▶ Vorliegender Text:
---

Jeder in Sokol kennt den alten Sergej, und Sergej kennt jeden – nur seine neuen Nachbarn, die kennt er nicht. Der alte Mann zeigt auf das Haus mit den blauen Dachziegeln, das er den Pionierpalast nennt, weil es vor neun Jahren der erste dieser neuartigen Prunkbauten war. Nach und nach verschwinden die alten Häuser von Sokol, um Platz zu schaffen für die Luxusbauten neureicher Nachbarn. „Neureiche? Oligarchen sind das, Banditen!“, schimpft Sergej.
Sein ganzes Leben hat er hier verbracht, 84 Jahre. Er verweilt ungern vor den meterhohen Einfahrtstoren seiner neuen Nachbarn, denn wer länger davor stehen bleibt, erregt Misstrauen. Mauern und blickdichte Zäune sind mit Kameras bespickt, die wie Köpfe argwöhnischer Strauße in die Nachbarschaft spähen.
Sergej wirkt nicht wie einer, der es mit den Reichen und Mächtigen von Moskau aufgenommen hat: der Rücken gekrümmt, die Haare adrett geglättet auf seinem mit Altersflecken gesprenkelten Kopf, der ihm mit den Jahren zwischen die spitzen Schulterblätter gesackt ist. Doch es ist ihm ernst. Er ballt seine linke Faust, streckt sie in die Höhe und sagt leise: „Wir kämpfen.“ Die Faust bleibt einen Moment erhoben. Der alte Mann lächelt, als wisse er um seinen unfreiwillig komischen Anblick: ein Widerstandsrentner, der in gebügelten Bundfalten und mit einer winzigen Aktentasche unterm Arm durch seinen Heimatort spaziert. Linden, Eschen und Ahorne stehen Spalier, die Sommergärten duften. Ein Dorf inmitten der Millionenmetropole Moskau.
Sokol ist seit einigen Jahren ein Objekt der Begierde. Immobilienhändler haben das Dorf für schwerreiche Kunden entdeckt. Nur in London wohnen mehr Milliardäre als in Moskau. In Sokol spitzt sich eine Frage zu, die weltweit immer häufiger gestellt wird: Wem gehört die Stadt? Ob Berlin-Neukölln mit seinem Reuterkiez oder Manhattans SoHo-District. Überall ziehen Wohlhabende in ehemalige Arbeiterviertel, wandeln sich Problembezirke zum Szenekiez. Die Mieten explodieren, Alteingesessene müssen wegziehen. Doch auf Russlands Immobilienmarkt geht es besonders brachial zu. In der Stadt Toljatti etwa wurden gleich drei Architekten und Stadtplaner ermordet – angeblich, weil sie sich den Planungen der Immobilienmafia widersetzen wollten.

---

▶ Zeilenauszüge:
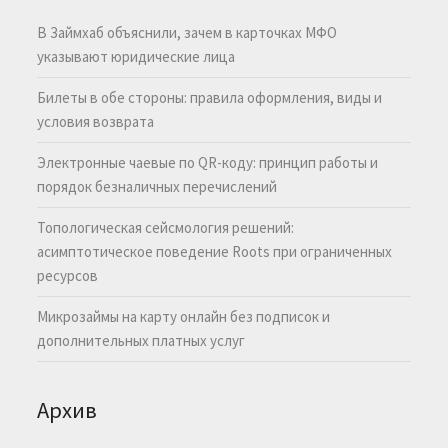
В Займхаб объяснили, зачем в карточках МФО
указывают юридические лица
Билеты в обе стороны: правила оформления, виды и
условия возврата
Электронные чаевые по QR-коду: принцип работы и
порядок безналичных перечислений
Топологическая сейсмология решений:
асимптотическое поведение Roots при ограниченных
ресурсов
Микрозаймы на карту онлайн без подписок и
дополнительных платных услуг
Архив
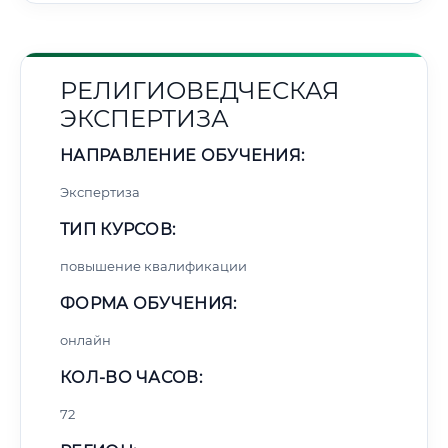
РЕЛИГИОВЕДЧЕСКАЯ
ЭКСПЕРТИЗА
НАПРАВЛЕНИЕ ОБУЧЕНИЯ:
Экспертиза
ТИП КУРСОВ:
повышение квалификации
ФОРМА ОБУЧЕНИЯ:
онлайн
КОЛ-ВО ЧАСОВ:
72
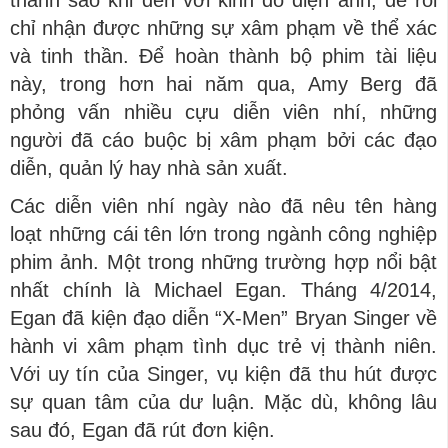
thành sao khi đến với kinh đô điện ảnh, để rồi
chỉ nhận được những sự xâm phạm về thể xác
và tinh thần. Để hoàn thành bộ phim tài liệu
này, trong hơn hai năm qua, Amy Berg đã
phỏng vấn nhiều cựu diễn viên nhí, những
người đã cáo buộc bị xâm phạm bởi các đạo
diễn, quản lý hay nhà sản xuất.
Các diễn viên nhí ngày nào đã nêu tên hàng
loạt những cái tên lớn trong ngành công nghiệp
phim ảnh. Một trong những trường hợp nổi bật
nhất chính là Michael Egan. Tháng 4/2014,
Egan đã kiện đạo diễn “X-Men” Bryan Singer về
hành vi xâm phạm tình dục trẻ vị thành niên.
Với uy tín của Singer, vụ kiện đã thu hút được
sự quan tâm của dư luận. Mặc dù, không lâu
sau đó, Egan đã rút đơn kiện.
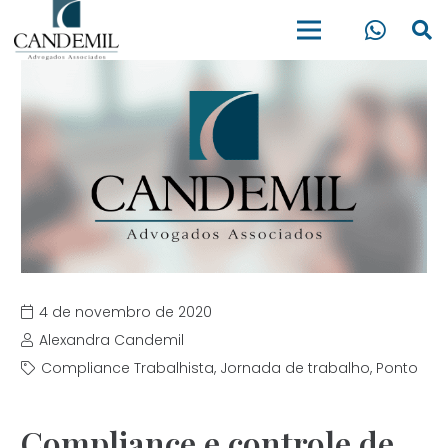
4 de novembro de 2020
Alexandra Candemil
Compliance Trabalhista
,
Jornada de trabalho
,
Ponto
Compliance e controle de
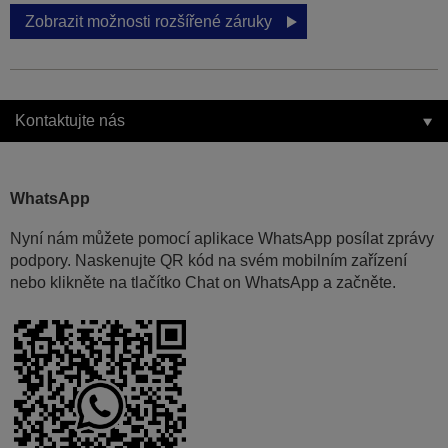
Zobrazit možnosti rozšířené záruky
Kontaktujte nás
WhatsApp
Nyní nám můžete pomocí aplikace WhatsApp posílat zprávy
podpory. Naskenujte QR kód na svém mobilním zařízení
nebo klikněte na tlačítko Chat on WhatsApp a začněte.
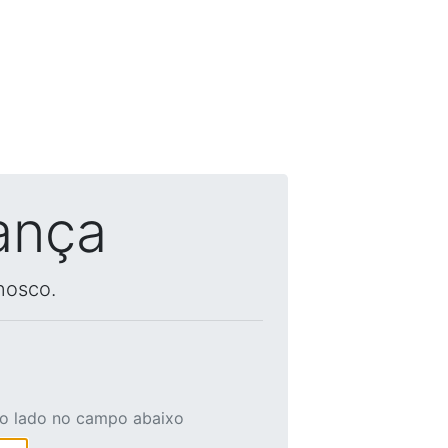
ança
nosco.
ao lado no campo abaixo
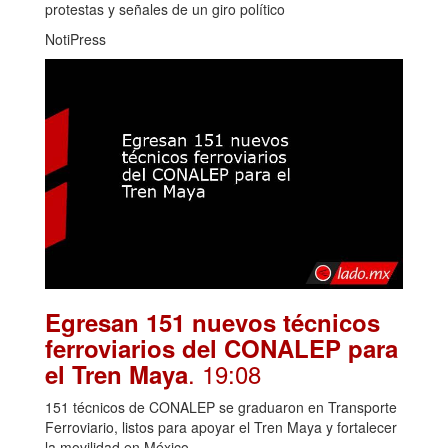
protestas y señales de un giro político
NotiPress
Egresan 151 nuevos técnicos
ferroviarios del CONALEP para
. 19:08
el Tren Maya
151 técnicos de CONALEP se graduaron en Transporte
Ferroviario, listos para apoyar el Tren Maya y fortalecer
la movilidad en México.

---

▶ Zu bearbeitende Aufgaben:
a. Prüfen Sie, ob die folgenden Aussagen mit dem Text über Sokol übereinstimmen, und belegen Sie jede Antwort mit den ausschlaggebenden Worten des Textes: (i) Sergej hat sein gesamtes Leben in Sokol verbracht. (ii) In keiner Stadt der Welt wohnen mehr Milliardäre als in Moskau. (iii) Das Haus mit den blauen Dachziegeln war vor neun Jahren der erste der neuartigen Prunkbauten.
b. Geben Sie aus dem Text über Sokol alles von „Sein ganzes Leben“ bis hin zu „die Nachbarschaft spähen.“ wortgetreu wieder.
c. Wie viele Architekten und Stadtplaner wurden laut dem Text über Sokol in der Stadt Toljatti ermordet?

▶ Geordnete Lösungen:
a.
(i) Ja: „Sein ganzes Leben hat er hier verbracht, 84 Jahre.“
(ii) Nein: „Nur in London wohnen mehr Milliardäre als in Moskau.“
(iii) Ja: „weil es vor neun Jahren der erste dieser neuartigen Prunkbauten war.“

b.
Sein ganzes Leben hat er hier verbracht, 84 Jahre. Er verweilt ungern vor den meterhohen Einfahrtstoren seiner neuen Nachbarn, denn wer länger davor stehen bleibt, erregt Misstrauen. Mauern und blickdichte Zäune sind mit Kameras bespickt, die wie Köpfe argwöhnischer Strauße in die Nachbarschaft spähen.

c. Drei.